Summary : Skewness and Kurtosis

Mohammed Anwar Sayid (sayid@signal.dra.hmg.gb)
Mon, 22 Jan 96 08:21:47 +0000


Dear All,

Last week I sent a request about skewness and
kurtosis. The response was tremendous and this is a
posting of all the responses.

A big thank you to everyone who replied!

Best Regards, Anwar

>>>>>>>>>>>>>>>>>>>>>>>>>>>>>>REPLY 1

> 1. How do you remove the skewness and kurtosis?

There is no general rule how to do it. Usually people try to
log-transform their data and it often helps.

> 2. What does it mean to remove the skewness and kurtosis?

It means to transform your data in such manner that they follow the
normal distribution (and you are allowed to use some test, such as
students t-test)

> 3. Is it sensible to remove the skewness and kurtosis?

It is only used if you want to apply some test which require
normally distributed data.

> 4. How does the underlying probability distribution change?

It changes from whatever to normal, if you succeed. The terms
skewness and kurtosis are related to normal distribution and denote
two possible ways how an experimental distribution may deviate from
the normal distribution.

> 5. What is a "small" or "OK" value for skewness and kurtosis?

These are non-statistical terms and have no meaning. They probably
should express, that ones distribution depart from expected values
only a little. I fact you should use a test to assess a significance
level of the deviation you observe in your data.

> Numerical Recipes (Ch.14 Statistical Description of Data)
> has a nice discussion about the meaning of the mean, variance,
> skewness and kurtosis but is lukewarm about using the
> skewness and kurtosis. Kendall (Vol.1) doesn't go into much
> detail and basically states the facts. Also the skewness
> is defined differently in Numerical Recipes than in Kendall,
> which talks about a measure defined by Pearson.
>

skewness: b1=sum(xi-mean)^3/(N-1)*s^3 for ND b1=0

tested by normal deviate z = sqrt(b1(N+1)(N+3)/6(N-2))

kurtosis: b2=sum(xi-mean)^4/(N-1)*s^4 for ND b2=3

tested by normal deviate z =
(b2-3+6/(N+1))sqrt((N+1)(N+1)(N+3)(N+5)/24N(N-2)(N-3))
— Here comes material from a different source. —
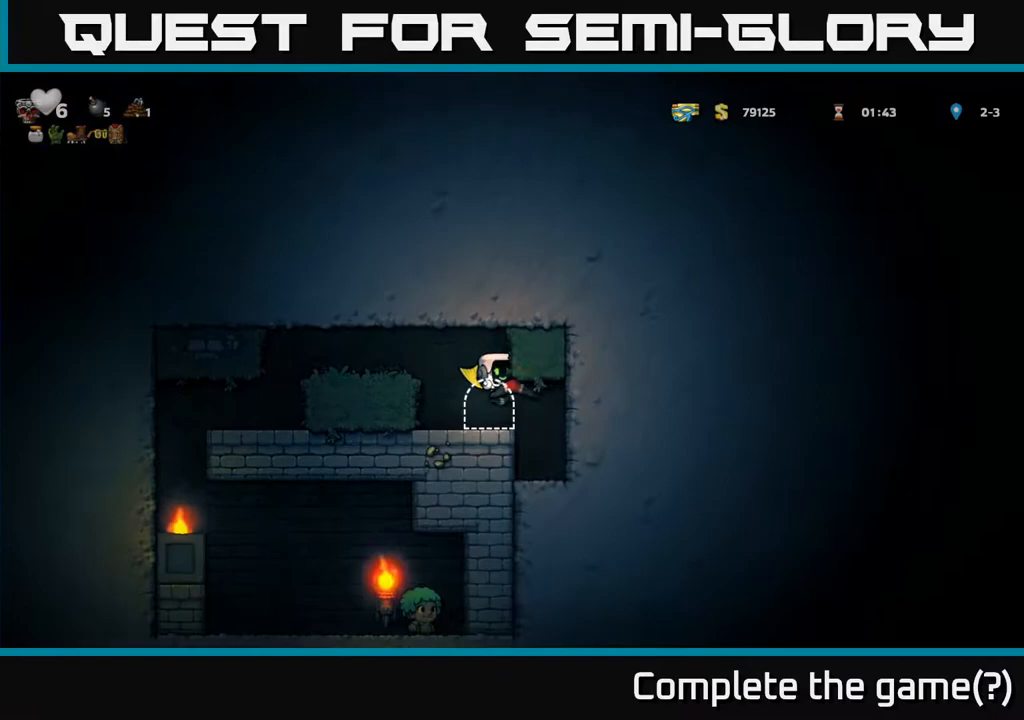
{"buttons": [], "left_stick": "center", "right_stick": "center", "events": [[83, "L2", "down"], [150, "L2", "up"], [267, "L2", "down"], [317, "L2", "up"], [417, "L2", "down"], [467, "L2", "up"]]}
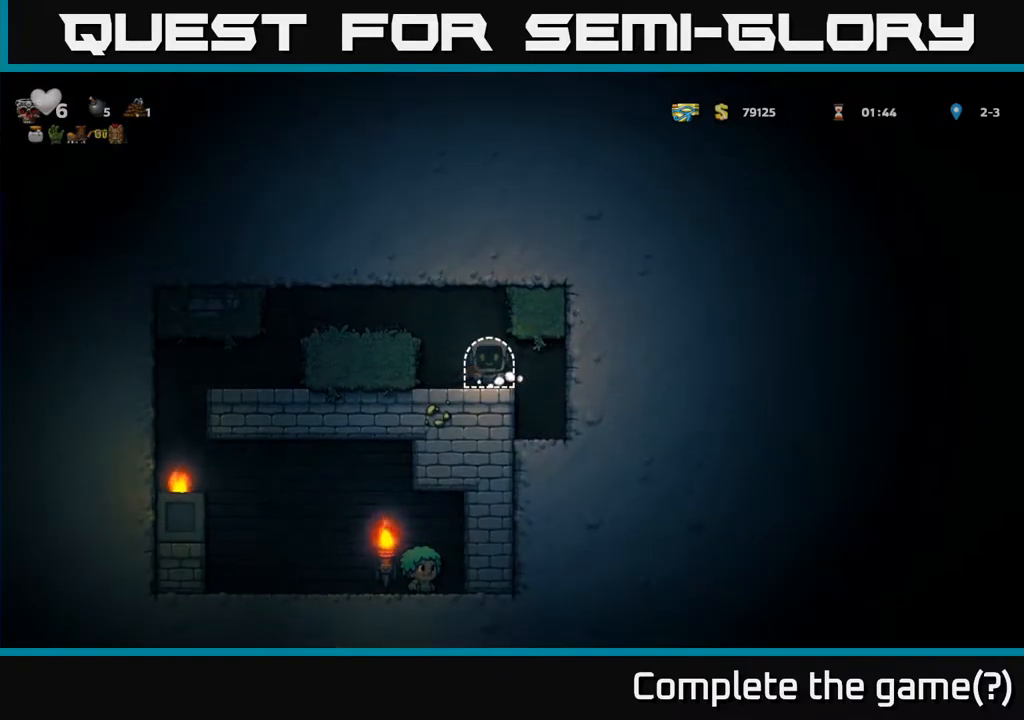
{"buttons": [], "left_stick": "center", "right_stick": "center", "events": [[50, "L2", "down"], [117, "L2", "up"]]}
these formulas are widely used for a long time. In fact I never saw
other way of calculating skewness and kurtosis than the momentum
stuff.

Cheers,

Michal

- ------------------------------------------------------------------------
Michal Kucera
University of Goteborg tel: +46.31.773 44 70
Department of Marine Geology fax: +46.31.773 49 03
Earth Sciences Centre e-mail: michal@gvc.gu.se
S-413 81 Goteborg, Sweden program used: Pegasus Mail

>>>>>>>>>>>>>>>>>>>>>>>>>>>>>>>>REPLY 2

>Given a sample x(1),...,x(n)

1. How do you remove the skewness and kurtosis?
2. What does it mean to remove the skewness and kurtosis?
3. Is it sensible to remove the skewness and kurtosis?
4. How does the underlying probability distribution change?

<

You might find the book, Visualizing Data, by William S. Cleveland a
very useful place to start. Published in 1993 by Hobart Press, it has an
ISBN number of 0-9634884-0-6. Contact me directly if you need the telephone
number for Hobart Press.

Steve
aulenbac@ncar.ucar.edu

>>>>>>>>>>>>>>>>>>>>>>>>>>>>>>>>>>> REPLY 3

Hello Anwar,

I found the book "Beyond Anova, Basics of Applied Statistics" by
Rupert G. Miller did a great job at answering your questions. The book
is published by John Wiley & Sons.

Good Luck,

Jon Binkley

>>>>>>>>>>>>>>>>>>>>>>>>>>>>>>>>>>> REPLY 4

I will be interested in any other responses you get and would appreciate if
you would post a summary.

I have experience doing k-means cluster analysis and factor analysis/PCA
with very skewed data. In my experience, k-means is much more sensitive to
scaling than FA/PCA. I use two different ways of scaling to remove
skewness: (1) use deciles rather than raw data and (2) take logs (my data
are counts starting from 0 with a long right tail). I seem to get the best
results (most interpretable and face valid) with deciles with cluster
analysis. With FA/PCA, raw data and logs are similar and give the best
results. There's a paper on different standardizations that includes a
simulation study, but they only look at symmetric data:

Milligan, G. "A study of standardization of variables in cluster analysis"
Journal of Classification, 5:181-204 (1988). He gives a reference to a
paper in the Australian computer journal on using logs.

Dr. Edward C. Malthouse
Department of Marketing
Kellogg Graduate School of Business
Northwestern University
Evanston, IL 60208
Tele: 708-467-1213
email: ecm@casbah.acns.nwu.edu

>>>>>>>>>>>>>>>>>>>>>>>>>>>>>>>>>>>>> REPLY 5

I don't know what it means to remove skewness and kurtosis
from your data, unless it means to transform the data
in such a way that skewness and kurtosis have specified
values. This would be analogous to standardizing so that
the mean and variance are zero and one.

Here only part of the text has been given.